= Hoddy Mahon =

American basketball coach (1932–2011)

Horace J. "Hoddy" Mahon (January 17, 1932 – November 25, 2011; pronounced "mah-HON") high school and collegiate basketball coach who was the head coach of the Seton Hall Pirates men's basketball team during the 1981–82 season. He succeeded Bill Raftery and preceded P. J. Carlesimo. He was a longtime assistant coach for the Pirates and was hired to replace Raftery, who left to pursue his communications career.

Born in Scranton, Pennsylvania, Mahon played prep basketball at Our Lady of Good Counsel High School in Newark, New Jersey, and then played for the Saint Peter's Peacocks men's basketball before joining the United States Army.

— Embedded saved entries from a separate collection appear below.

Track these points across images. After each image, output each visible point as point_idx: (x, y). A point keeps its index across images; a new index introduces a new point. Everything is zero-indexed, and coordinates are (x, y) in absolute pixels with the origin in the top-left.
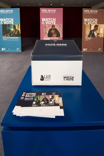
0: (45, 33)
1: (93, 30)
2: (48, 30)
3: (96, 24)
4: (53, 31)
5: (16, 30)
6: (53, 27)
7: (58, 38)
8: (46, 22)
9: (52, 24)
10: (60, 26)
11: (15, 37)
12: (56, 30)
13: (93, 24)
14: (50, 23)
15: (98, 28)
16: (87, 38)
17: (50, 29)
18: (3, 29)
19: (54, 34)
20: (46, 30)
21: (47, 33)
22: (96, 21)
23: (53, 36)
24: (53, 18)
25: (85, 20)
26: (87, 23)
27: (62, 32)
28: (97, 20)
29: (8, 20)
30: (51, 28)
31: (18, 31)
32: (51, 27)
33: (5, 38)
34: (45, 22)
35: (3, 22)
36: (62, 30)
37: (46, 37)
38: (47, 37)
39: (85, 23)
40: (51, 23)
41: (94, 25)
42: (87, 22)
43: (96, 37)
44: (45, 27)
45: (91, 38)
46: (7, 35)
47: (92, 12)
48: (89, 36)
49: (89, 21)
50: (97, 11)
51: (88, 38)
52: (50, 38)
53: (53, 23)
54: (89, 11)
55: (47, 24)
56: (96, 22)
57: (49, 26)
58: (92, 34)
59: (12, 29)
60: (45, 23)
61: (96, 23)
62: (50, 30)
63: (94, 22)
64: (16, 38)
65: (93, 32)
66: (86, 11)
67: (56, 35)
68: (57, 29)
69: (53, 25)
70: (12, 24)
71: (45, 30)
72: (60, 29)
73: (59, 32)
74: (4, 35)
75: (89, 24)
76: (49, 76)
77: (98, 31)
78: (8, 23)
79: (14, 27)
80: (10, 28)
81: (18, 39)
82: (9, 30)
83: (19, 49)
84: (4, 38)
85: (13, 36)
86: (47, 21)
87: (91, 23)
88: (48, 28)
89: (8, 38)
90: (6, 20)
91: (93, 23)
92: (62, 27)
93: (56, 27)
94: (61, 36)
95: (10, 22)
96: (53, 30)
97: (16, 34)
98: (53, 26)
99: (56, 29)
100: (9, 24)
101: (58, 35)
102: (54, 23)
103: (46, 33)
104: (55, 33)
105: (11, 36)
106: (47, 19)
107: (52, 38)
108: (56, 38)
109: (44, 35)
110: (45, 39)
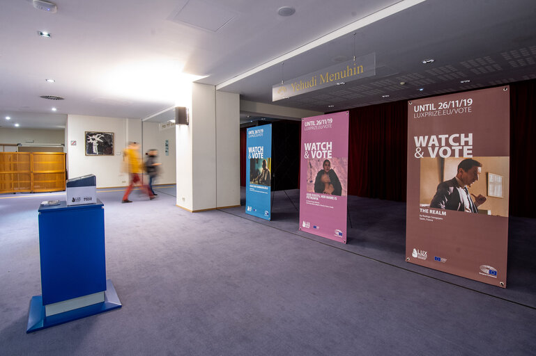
0: (309, 182)
1: (454, 182)
3: (466, 156)
4: (325, 178)
5: (266, 171)
6: (326, 167)
7: (336, 198)
9: (325, 157)
10: (341, 163)
11: (263, 185)
12: (332, 173)
13: (453, 154)
14: (319, 154)
15: (476, 173)
16: (426, 211)
19: (327, 185)
20: (311, 174)
21: (314, 182)
22: (467, 143)
23: (326, 190)
24: (326, 142)
25: (420, 141)
26: (427, 154)
27: (347, 180)
28: (470, 138)
29: (257, 149)
31: (269, 172)
32: (322, 165)
33: (253, 186)
35: (251, 154)
36: (347, 176)
37: (312, 193)
39: (418, 154)
40: (323, 153)
41: (458, 161)
42: (425, 150)
43: (468, 211)
44: (310, 165)
45: (444, 213)
46: (255, 181)
47: (448, 107)
48: (436, 207)
49: (433, 147)
50: (470, 102)
51: (431, 211)
52: (318, 195)
53: (327, 154)
54: (432, 107)
55: (313, 157)
56: (465, 148)
57: (317, 164)
58: (447, 196)
59: (261, 169)
60: (310, 156)
61: (466, 152)
62: (321, 173)
63: (457, 149)
65: (455, 191)
66: (421, 108)
67: (331, 189)
68: (335, 170)
69: (327, 161)
71: (309, 174)
72: (342, 173)
73: (340, 179)
75: (433, 156)
77: (477, 188)
78: (256, 156)
79: (264, 166)
80: (259, 166)
81: (267, 190)
83: (267, 214)
85: (261, 184)
86: (314, 151)
87: (445, 152)
88: (316, 170)
90: (255, 149)
91: (453, 151)
92: (347, 167)
93: (332, 168)
94: (344, 193)
95: (259, 154)
96: (327, 173)
97: (265, 179)
98: (327, 163)
99: (332, 170)
100: (258, 159)
101: (337, 192)
102: (329, 154)
103: (311, 182)
104: (329, 183)
105: (259, 184)
106: (314, 144)
107: (323, 196)
108: (332, 198)
109: (308, 186)
110: (309, 196)
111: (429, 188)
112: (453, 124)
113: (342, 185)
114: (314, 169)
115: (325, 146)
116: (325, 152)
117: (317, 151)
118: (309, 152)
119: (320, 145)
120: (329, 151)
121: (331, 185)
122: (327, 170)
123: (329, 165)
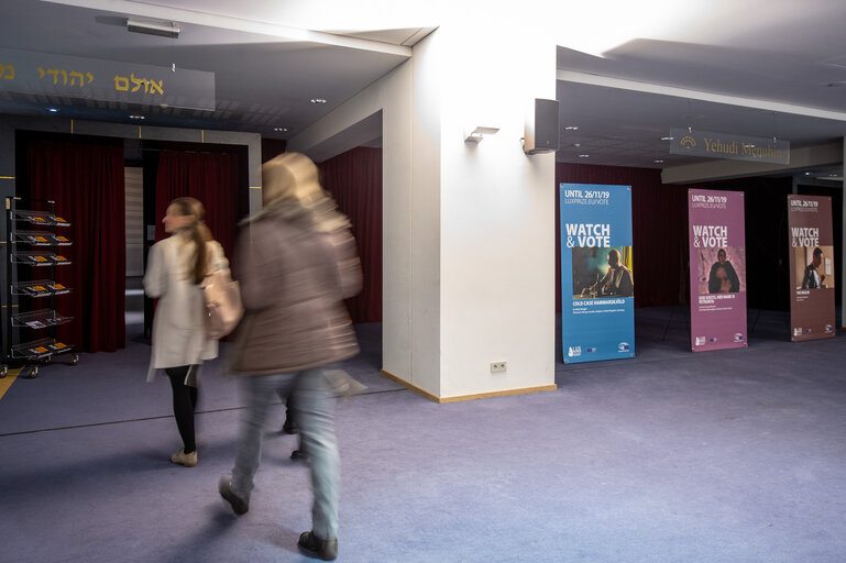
0: (701, 279)
1: (812, 267)
4: (721, 273)
5: (619, 269)
6: (721, 259)
8: (703, 239)
10: (737, 252)
11: (614, 297)
12: (728, 267)
14: (712, 242)
15: (820, 258)
18: (574, 269)
19: (723, 281)
20: (704, 269)
21: (708, 279)
22: (816, 235)
23: (722, 289)
24: (720, 225)
25: (795, 232)
26: (799, 244)
27: (745, 273)
28: (818, 232)
29: (592, 228)
31: (626, 272)
32: (716, 257)
33: (582, 303)
35: (575, 238)
36: (744, 267)
37: (706, 295)
39: (795, 244)
40: (717, 241)
42: (797, 240)
43: (818, 287)
44: (702, 256)
46: (587, 292)
48: (804, 288)
49: (802, 237)
53: (721, 242)
55: (705, 245)
56: (816, 239)
57: (710, 255)
58: (809, 279)
60: (702, 244)
62: (715, 267)
64: (619, 301)
65: (813, 272)
67: (728, 285)
68: (731, 262)
69: (722, 250)
70: (605, 246)
71: (700, 269)
72: (738, 262)
74: (577, 291)
75: (802, 245)
78: (591, 242)
80: (600, 262)
81: (623, 305)
82: (597, 271)
83: (626, 347)
84: (577, 304)
85: (607, 295)
86: (705, 236)
87: (807, 242)
89: (591, 303)
90: (586, 229)
91: (811, 242)
92: (744, 258)
93: (728, 259)
94: (743, 288)
95: (599, 238)
96: (722, 266)
97: (617, 285)
98: (722, 253)
99: (729, 263)
100: (596, 248)
101: (734, 289)
102: (724, 242)
103: (704, 279)
104: (726, 279)
105: (600, 296)
106: (705, 228)
107: (720, 297)
108: (729, 297)
109: (700, 286)
110: (702, 300)
111: (799, 273)
112: (809, 220)
114: (707, 262)
115: (719, 231)
116: (719, 239)
117: (710, 237)
118: (700, 238)
119: (713, 230)
120: (723, 239)
121: (728, 281)
122: (722, 263)
123: (725, 256)
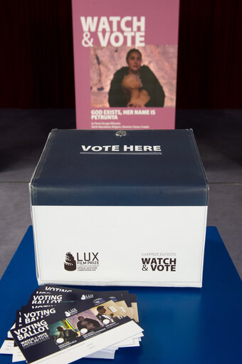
0: (95, 89)
2: (112, 77)
4: (131, 81)
6: (132, 62)
7: (153, 112)
8: (100, 35)
9: (129, 44)
10: (164, 53)
12: (145, 73)
14: (117, 39)
17: (119, 67)
19: (135, 93)
20: (100, 75)
21: (107, 89)
23: (133, 101)
24: (132, 16)
27: (175, 82)
30: (125, 64)
32: (124, 59)
34: (94, 35)
36: (175, 75)
37: (103, 109)
38: (107, 105)
40: (125, 38)
44: (97, 58)
52: (118, 111)
53: (133, 38)
55: (104, 43)
57: (112, 57)
60: (97, 42)
62: (120, 75)
67: (145, 98)
68: (152, 68)
69: (134, 51)
71: (94, 77)
72: (165, 69)
73: (162, 81)
76: (92, 257)
86: (104, 32)
88: (111, 67)
92: (175, 61)
93: (145, 62)
94: (170, 101)
96: (135, 72)
98: (133, 54)
99: (146, 69)
101: (156, 100)
102: (138, 39)
103: (101, 89)
104: (140, 89)
106: (104, 19)
107: (128, 112)
108: (146, 112)
109: (93, 97)
110: (96, 115)
113: (166, 89)
114: (106, 67)
115: (129, 24)
116: (129, 35)
117: (112, 32)
119: (119, 23)
120: (138, 34)
121: (144, 92)
122: (134, 68)
123: (140, 58)
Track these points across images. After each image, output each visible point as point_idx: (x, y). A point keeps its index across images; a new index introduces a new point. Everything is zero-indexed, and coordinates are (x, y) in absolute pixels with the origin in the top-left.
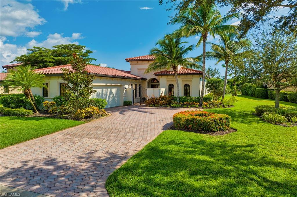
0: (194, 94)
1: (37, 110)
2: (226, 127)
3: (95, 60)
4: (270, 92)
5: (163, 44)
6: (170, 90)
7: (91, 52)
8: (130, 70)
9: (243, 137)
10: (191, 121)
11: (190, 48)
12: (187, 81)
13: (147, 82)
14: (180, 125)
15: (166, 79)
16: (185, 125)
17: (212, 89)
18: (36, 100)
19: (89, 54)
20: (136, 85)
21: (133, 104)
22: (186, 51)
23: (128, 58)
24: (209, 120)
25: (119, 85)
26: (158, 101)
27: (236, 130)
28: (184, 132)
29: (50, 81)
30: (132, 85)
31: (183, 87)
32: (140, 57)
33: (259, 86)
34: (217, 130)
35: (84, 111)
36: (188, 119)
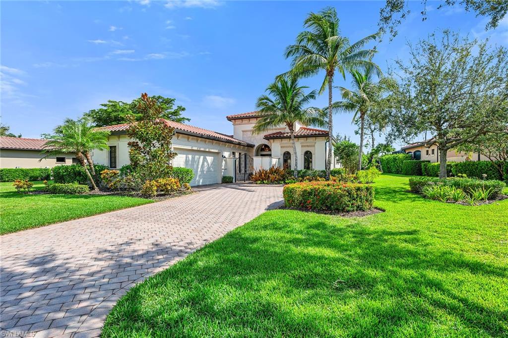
0: (318, 165)
1: (97, 186)
2: (367, 204)
3: (189, 120)
4: (424, 165)
5: (274, 88)
6: (285, 161)
7: (184, 109)
8: (233, 135)
9: (397, 219)
10: (310, 194)
11: (312, 96)
12: (308, 146)
13: (254, 150)
14: (294, 201)
15: (281, 144)
16: (301, 201)
17: (342, 158)
18: (96, 171)
19: (180, 112)
20: (240, 154)
21: (236, 181)
22: (305, 99)
23: (229, 115)
24: (339, 191)
25: (217, 151)
26: (268, 176)
27: (384, 211)
28: (299, 211)
29: (120, 143)
30: (234, 153)
31: (303, 156)
32: (245, 114)
33: (407, 157)
34: (352, 209)
35: (155, 182)
36: (305, 191)
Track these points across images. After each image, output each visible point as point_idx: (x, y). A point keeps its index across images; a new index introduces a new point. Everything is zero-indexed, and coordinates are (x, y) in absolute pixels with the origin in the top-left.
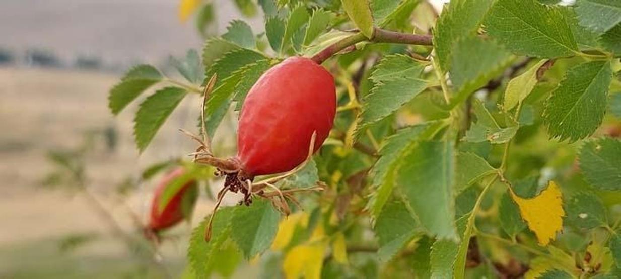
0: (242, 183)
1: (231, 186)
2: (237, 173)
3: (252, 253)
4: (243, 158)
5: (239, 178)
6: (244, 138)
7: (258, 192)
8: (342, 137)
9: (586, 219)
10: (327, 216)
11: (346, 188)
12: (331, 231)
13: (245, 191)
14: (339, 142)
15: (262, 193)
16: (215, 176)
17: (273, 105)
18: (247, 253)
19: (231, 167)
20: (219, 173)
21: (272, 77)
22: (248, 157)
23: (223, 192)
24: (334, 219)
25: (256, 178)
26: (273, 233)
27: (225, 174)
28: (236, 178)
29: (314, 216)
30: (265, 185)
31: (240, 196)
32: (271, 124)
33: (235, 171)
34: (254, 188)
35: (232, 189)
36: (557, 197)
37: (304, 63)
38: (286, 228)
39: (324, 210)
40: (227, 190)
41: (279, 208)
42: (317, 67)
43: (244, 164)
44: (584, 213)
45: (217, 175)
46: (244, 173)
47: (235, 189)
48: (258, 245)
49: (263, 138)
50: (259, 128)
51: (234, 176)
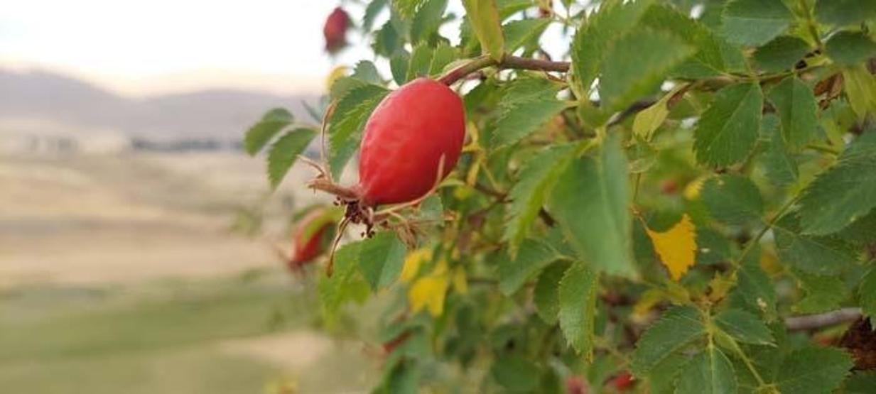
0: (363, 212)
1: (353, 217)
2: (358, 201)
3: (379, 287)
4: (365, 186)
5: (360, 206)
6: (366, 163)
7: (381, 222)
8: (464, 178)
9: (707, 254)
10: (450, 251)
11: (466, 226)
12: (453, 265)
13: (366, 221)
14: (461, 183)
15: (385, 224)
16: (334, 206)
17: (397, 126)
18: (374, 286)
19: (351, 194)
20: (339, 202)
21: (396, 98)
22: (370, 185)
23: (344, 225)
24: (455, 254)
25: (379, 207)
26: (399, 267)
27: (346, 203)
28: (357, 207)
29: (438, 252)
30: (387, 215)
31: (363, 228)
32: (394, 147)
33: (355, 200)
34: (377, 218)
35: (354, 220)
36: (690, 231)
37: (431, 84)
38: (412, 262)
39: (447, 246)
40: (348, 222)
41: (406, 242)
42: (445, 89)
43: (366, 191)
44: (706, 247)
45: (336, 204)
46: (366, 201)
47: (356, 220)
48: (384, 280)
49: (385, 163)
50: (382, 152)
51: (355, 205)
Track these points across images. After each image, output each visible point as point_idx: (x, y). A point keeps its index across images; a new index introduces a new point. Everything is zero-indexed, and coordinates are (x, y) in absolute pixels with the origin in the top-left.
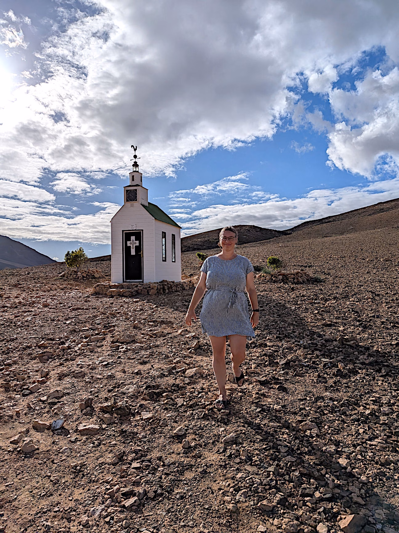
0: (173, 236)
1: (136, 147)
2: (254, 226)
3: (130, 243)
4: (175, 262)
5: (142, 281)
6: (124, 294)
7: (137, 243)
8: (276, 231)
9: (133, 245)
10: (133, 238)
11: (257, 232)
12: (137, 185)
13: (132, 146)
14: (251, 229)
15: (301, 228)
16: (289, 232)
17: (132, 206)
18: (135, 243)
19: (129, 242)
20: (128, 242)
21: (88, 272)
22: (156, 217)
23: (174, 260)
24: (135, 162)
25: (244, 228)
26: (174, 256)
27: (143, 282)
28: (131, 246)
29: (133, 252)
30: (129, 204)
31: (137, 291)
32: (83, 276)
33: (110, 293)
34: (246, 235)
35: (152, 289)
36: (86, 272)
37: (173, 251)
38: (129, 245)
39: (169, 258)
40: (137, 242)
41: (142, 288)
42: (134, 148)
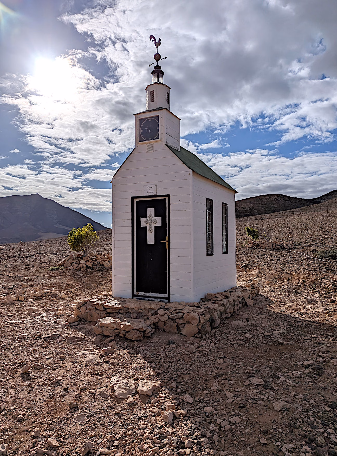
0: (225, 205)
1: (160, 40)
2: (282, 195)
3: (146, 222)
4: (227, 253)
5: (166, 296)
6: (127, 336)
7: (159, 221)
8: (304, 199)
9: (151, 226)
10: (151, 211)
11: (286, 200)
12: (160, 109)
13: (151, 37)
14: (280, 198)
15: (330, 197)
16: (318, 200)
17: (150, 149)
18: (155, 222)
19: (144, 219)
20: (141, 219)
21: (96, 260)
22: (194, 169)
23: (225, 251)
24: (158, 67)
25: (272, 197)
26: (225, 242)
27: (169, 298)
28: (148, 226)
29: (151, 239)
30: (144, 145)
31: (155, 325)
32: (87, 266)
33: (100, 330)
34: (274, 204)
35: (188, 322)
36: (92, 259)
37: (225, 233)
38: (143, 224)
39: (218, 248)
40: (159, 219)
41: (166, 317)
42: (155, 40)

Preceding his tenure at Seton Hall, he won state titles as a New Jersey high school coach at Orange High School (winning the Group III state championship in 1968) and at Essex Catholic High School (winning the 1971 Parochial A North title). He won the Essex County and state championships while at Orange, earning honors as basketball coach of the year from The Star-Ledger. His 1968 team at Orange High School finished the season with a record of 27–0 after winning the Group III state title with a 64–56 win against Emerson High School in the championship game played in front of a crowd of nearly 7,000 at Convention Hall in Atlantic City.

Mahon's college coaching career began at Fordham University as an assistant to Hal Wissel, where he helped recruit players Ken Charles and Charlie Yelverton for the Rams.

A resident of Newark, New Jersey, he joined Raftery at Seton Hall as an assistant for 12 years, hoping to succeed him when the opportunity came. As head coach in 1981–82, he knocked off the University of Houston's Phi Slama Jama in an upset and started the season with a 9–1 record. Then, two starters and one bench player who played a large number of minutes were declared academically ineligible for the Pirates' second half of the season, with a slide leading to the team finishing the season with an 11–16 record. After the season, Seton Hall decided to hire P. J. Carlesimo instead of Mahon. He later took the reins at both William Paterson University and Upsala College, recording winning records at both schools.

He moved from Old Bridge Township, New Jersey, to Allenhurst, New Jersey, in the 1970s and died at his home there on November 25, 2011.